A NEGOCIAÇÃO NO ESPORTE EM TEMPOS DE CRISE

Por Filipe Souza

O fato de ser a pandemia da COVID-19 um acontecimento sem precedentes, impede que as autoridades encontrem em seus arquivos uma fórmula pronta e acabada que se apresente como solução a todos os conflitos decorrentes. Não há uma jurisprudência a seguir.

Especificamente na seara do desporto, que possui a característica de ultrapassar fronteiras e reunir fontes normativas diversas em um mesmo contexto, a tarefa é ainda mais árdua. Não é sem razão que as entidades internacionais se limitam a oferecer diretrizes não vinculantes para que os stakeholders do esporte tenham uma direção na busca de uma resposta para os desafios enfrentados, especialmente nas relações desportivo-trabalhistas.

Ao publicar o “COVID-19 Football Regulatory Issues”, a FIFA recomenda, de maneira contundente, que os clubes, atletas e técnicos trabalhem juntos em negociações coletivas sobre as condições de emprego durante a suspensão das competições, abrangendo salários e benefícios. Sugere, ainda, que as decisões unilaterais para modificar os contratos podem não ser reconhecidas, de acordo com determinados requisitos.

O Basketball Arbitral Tribunal – BAT, órgão arbitral responsável pela solução dos litígios da modalidade, ao divulgar o “COVID-19 Guidelines”, igualmente afirmou que os acordos amigáveis são o meio preferido para resolver as disputas surgidas durante a pandemia, relembrando estarem as partes sob dever de renegociarem com boa-fé os termos dos contratos.

Regressando aos esforços do governo brasileiro para preservar o emprego e a renda, as medidas provisórias conferem valor a determinados acordos individuais alcançados por empregados e empregadores, bem como reforça a importância da negociação coletiva, envolvendo a organização sindical.

Pelo o que dizem FIFA, FIBA e também o ordenamento jurídico brasileiro, para usar esses exemplos, não há caminho senão a construção de soluções pela negociação.

No contexto de negociação, especialmente no esporte, é oportuna a lição de William Ury ao proferir paletra sobre o tema: “(…) one of the great challenges in negotiation is the construction of trust[1].

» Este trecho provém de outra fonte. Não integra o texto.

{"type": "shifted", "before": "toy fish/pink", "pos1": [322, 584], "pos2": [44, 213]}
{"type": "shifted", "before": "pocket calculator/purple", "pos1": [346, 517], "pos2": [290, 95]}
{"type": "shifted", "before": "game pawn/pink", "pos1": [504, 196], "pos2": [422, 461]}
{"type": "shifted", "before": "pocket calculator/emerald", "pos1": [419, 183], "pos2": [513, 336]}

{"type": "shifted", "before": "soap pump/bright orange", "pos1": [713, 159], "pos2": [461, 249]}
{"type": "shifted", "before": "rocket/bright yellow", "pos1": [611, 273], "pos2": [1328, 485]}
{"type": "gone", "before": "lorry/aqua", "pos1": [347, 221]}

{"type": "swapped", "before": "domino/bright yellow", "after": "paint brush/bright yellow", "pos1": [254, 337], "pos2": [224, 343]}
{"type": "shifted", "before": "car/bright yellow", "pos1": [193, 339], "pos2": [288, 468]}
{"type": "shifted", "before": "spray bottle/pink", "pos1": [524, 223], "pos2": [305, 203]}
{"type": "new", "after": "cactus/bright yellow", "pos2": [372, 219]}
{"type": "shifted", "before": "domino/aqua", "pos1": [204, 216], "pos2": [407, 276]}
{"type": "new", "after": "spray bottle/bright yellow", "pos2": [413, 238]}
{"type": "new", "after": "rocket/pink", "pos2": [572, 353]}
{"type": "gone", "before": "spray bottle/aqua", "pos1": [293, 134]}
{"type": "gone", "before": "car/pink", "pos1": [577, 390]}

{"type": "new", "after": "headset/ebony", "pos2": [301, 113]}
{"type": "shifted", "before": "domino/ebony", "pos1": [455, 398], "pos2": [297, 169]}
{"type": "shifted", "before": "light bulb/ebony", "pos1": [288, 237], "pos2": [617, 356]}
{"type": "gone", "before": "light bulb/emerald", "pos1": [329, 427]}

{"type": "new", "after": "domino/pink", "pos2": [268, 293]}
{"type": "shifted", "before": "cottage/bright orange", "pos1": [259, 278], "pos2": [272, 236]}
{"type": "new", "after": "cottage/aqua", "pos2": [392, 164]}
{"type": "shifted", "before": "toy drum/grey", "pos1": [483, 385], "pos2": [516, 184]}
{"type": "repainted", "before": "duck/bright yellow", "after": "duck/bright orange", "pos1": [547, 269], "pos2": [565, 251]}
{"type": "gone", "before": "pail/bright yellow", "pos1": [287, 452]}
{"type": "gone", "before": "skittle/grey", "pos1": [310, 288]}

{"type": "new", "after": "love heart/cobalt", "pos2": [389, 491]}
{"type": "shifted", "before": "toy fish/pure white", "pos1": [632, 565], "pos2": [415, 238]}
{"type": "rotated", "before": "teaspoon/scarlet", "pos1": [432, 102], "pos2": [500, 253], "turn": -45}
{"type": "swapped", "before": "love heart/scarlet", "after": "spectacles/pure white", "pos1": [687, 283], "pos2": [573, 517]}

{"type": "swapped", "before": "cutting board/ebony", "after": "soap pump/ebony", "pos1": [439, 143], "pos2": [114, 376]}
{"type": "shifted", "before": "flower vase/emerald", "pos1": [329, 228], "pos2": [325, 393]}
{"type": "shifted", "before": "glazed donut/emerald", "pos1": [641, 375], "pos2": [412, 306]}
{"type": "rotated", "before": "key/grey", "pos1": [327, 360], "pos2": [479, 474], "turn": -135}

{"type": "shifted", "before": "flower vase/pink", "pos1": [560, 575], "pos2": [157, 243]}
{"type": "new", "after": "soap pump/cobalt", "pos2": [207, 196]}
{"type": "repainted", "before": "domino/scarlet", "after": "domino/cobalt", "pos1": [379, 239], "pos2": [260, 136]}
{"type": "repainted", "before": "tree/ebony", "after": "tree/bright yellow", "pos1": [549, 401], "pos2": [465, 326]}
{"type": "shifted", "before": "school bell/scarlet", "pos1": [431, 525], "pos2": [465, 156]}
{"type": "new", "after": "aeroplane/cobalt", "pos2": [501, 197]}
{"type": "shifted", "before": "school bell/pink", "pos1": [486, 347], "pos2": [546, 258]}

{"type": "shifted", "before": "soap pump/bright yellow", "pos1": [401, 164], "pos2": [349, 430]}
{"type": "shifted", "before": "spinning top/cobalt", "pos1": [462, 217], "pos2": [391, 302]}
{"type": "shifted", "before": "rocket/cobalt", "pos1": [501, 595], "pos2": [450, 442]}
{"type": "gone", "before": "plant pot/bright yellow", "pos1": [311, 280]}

Não obstante a negociação seja o instrumento reiteradamente invocado para se buscar soluções em tempos de COVID-19, inequivocamente haverá de conviver com a histórica desconfiança que existe, reciprocamente, entre dirigentes, atletas e comissões técnicas.

O elevado número de disputas submetidas ao Poder Judiciário Trabalhista, no caso do Brasil, e também aos órgãos de resolução de disputas das entidades internacionais, demonstra que ainda não houve êxito na construção de um ambiente saudável nas relações de emprego no esporte. A confiança não tem lugar onde não há credibilidade, e isso só se conquista com o tempo.

Não se pode recuperar o tempo, mas igualmente não se pode duvidar da capacidade do ser humano se reinventar, especialmente em momentos de crise, e, quem sabe, não seja superada a desconfiança para que se possa encontrar soluções negociadas.